Immutable backups: At least one backup copy should be immutable — protected against deletion even by administrators. This prevents ransomware from destroying your recovery path. Use WORM storage, Vault Lock, or air-gapped systems.
Restore testing: Test restoring from backups at least quarterly. Verify that restored data is complete, applications function correctly, and document how long recovery actually takes. Your tested restore time is your real RTO — not the number in your plan.
7. People and Process
Technology alone cannot protect your business. Your people and processes determine whether security controls are effective or just checkboxes on paper.
Security awareness training: Train all employees on phishing recognition, password hygiene, social engineering, and reporting suspicious activity. Training should be ongoing — monthly micro-training is more effective than annual hour-long sessions.
Incident response plan: Document what happens when a security event occurs — who to contact, how to contain it, how to communicate, and how to recover. Test the plan with tabletop exercises at least twice per year. An untested plan is unreliable under pressure.

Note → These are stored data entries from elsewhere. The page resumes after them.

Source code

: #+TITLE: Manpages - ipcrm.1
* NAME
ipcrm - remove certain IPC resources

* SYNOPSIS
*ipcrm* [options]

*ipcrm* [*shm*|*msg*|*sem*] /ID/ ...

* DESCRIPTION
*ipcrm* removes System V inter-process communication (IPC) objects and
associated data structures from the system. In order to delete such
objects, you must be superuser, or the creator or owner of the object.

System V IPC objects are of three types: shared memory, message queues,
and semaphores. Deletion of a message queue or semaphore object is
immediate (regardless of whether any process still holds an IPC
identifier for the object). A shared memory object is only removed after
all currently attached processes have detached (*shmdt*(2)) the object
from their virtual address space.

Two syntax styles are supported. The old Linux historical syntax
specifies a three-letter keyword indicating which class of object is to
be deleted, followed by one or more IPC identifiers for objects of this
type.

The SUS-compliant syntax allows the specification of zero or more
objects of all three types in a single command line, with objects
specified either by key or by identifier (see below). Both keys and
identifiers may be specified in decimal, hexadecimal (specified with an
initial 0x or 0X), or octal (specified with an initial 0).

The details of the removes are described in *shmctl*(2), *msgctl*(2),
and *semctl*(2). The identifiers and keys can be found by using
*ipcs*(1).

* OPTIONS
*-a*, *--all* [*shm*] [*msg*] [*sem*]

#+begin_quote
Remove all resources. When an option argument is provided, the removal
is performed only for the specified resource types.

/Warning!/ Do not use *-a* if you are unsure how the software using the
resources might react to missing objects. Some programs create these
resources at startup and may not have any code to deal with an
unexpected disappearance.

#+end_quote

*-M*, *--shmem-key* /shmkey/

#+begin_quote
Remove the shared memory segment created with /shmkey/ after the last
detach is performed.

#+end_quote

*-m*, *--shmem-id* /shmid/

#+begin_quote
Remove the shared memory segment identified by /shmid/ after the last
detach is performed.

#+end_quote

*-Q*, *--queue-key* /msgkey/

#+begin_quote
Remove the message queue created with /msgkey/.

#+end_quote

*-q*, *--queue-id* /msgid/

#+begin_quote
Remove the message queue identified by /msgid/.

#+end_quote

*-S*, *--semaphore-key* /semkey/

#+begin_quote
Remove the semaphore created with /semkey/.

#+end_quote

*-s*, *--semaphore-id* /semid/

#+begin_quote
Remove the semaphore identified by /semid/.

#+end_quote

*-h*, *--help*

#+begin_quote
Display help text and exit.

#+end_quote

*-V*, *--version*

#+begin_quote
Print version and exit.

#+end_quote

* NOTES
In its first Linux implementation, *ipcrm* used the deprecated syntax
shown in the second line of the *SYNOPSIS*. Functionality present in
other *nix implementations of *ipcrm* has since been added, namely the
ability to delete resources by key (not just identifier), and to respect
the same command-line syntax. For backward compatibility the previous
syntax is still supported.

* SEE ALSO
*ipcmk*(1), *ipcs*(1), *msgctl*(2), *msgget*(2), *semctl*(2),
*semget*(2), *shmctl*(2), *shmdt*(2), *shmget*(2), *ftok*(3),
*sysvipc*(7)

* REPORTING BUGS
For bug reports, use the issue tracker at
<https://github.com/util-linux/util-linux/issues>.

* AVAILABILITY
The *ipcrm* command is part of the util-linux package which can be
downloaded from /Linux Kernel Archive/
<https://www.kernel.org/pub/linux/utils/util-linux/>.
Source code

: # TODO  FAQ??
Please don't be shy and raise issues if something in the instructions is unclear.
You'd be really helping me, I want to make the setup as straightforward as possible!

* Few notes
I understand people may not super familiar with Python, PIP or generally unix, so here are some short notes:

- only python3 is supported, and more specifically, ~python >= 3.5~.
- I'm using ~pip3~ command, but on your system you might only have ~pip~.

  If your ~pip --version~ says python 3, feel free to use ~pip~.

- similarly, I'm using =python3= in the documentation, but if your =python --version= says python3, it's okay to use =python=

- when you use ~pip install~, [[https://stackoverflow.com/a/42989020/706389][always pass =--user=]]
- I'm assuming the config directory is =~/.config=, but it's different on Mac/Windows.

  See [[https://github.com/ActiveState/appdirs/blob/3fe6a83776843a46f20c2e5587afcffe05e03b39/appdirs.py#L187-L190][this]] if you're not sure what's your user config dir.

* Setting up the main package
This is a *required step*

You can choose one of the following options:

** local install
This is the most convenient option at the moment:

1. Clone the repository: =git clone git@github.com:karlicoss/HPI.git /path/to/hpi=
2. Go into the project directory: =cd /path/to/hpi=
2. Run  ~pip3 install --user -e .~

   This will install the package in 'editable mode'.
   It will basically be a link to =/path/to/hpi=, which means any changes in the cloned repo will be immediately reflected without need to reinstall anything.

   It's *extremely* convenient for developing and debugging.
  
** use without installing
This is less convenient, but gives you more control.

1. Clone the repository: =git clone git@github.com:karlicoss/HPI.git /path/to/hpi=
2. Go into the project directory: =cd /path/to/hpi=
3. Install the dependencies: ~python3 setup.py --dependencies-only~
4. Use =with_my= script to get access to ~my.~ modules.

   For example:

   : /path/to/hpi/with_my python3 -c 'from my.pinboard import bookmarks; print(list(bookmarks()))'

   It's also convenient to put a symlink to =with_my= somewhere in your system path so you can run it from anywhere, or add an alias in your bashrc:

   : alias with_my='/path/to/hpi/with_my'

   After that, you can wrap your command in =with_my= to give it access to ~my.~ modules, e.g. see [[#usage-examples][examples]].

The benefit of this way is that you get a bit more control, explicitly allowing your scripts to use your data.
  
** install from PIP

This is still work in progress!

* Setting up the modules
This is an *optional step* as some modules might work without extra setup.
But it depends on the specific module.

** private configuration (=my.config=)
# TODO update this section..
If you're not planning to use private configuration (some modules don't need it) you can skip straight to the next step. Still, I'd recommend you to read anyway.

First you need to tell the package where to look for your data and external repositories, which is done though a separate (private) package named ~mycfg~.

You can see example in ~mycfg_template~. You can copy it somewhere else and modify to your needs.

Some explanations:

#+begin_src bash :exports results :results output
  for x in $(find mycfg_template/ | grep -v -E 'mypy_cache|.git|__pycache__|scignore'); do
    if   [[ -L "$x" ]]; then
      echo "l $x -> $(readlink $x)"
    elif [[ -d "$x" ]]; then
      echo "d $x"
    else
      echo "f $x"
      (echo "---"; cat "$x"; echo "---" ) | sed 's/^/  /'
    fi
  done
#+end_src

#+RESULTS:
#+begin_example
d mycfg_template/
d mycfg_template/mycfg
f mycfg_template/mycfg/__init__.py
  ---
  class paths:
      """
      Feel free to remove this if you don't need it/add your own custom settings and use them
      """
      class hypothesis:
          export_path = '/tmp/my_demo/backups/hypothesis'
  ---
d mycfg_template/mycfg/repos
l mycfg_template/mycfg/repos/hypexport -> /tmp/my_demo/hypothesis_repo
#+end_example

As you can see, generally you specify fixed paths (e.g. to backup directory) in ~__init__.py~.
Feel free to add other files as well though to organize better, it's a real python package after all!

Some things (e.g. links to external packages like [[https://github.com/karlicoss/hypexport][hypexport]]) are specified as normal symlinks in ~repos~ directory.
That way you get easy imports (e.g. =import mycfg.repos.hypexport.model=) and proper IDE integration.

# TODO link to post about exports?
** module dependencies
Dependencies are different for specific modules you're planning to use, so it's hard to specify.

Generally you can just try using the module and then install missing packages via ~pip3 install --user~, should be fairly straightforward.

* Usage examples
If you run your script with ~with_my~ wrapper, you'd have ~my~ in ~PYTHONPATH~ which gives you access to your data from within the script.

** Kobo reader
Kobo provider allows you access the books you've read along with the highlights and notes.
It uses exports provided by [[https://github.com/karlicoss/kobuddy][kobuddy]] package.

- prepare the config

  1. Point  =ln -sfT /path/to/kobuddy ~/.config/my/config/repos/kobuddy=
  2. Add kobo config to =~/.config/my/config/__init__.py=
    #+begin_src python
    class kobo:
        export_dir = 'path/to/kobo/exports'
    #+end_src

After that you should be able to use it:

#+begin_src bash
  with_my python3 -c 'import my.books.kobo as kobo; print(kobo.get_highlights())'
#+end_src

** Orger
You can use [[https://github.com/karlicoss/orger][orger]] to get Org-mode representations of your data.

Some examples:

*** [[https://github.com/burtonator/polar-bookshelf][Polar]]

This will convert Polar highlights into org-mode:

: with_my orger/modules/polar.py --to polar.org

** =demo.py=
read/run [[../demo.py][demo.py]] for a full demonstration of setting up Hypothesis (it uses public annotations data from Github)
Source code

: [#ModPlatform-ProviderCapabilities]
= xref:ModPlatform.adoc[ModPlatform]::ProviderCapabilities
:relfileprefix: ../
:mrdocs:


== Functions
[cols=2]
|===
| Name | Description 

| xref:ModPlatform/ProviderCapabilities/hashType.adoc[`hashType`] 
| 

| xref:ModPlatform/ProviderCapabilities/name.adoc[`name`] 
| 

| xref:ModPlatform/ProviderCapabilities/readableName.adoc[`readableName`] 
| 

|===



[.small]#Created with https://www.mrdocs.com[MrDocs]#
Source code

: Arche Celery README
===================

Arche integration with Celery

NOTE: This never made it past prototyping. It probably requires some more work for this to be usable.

Cyber insurance: Maintain a cyber insurance policy that covers ransomware, business interruption, data breach notification, and legal costs. Review coverage annually and ensure you meet all policy conditions — many claims are denied for non-compliance with stated security controls.
Download the Complete Checklist
This article covers the essentials, but our downloadable PDF includes detailed scoring criteria, implementation priority rankings, and space to document your current status for each control. Use it as a living document to track your security improvement over time. Get the free PDF checklist →
Progress Over Perfection
You do not need to implement all 25 controls simultaneously. Start with the highest-impact items — MFA, backups, and email security — then work through the remaining controls systematically. Every check you complete reduces your attack surface and improves your resilience.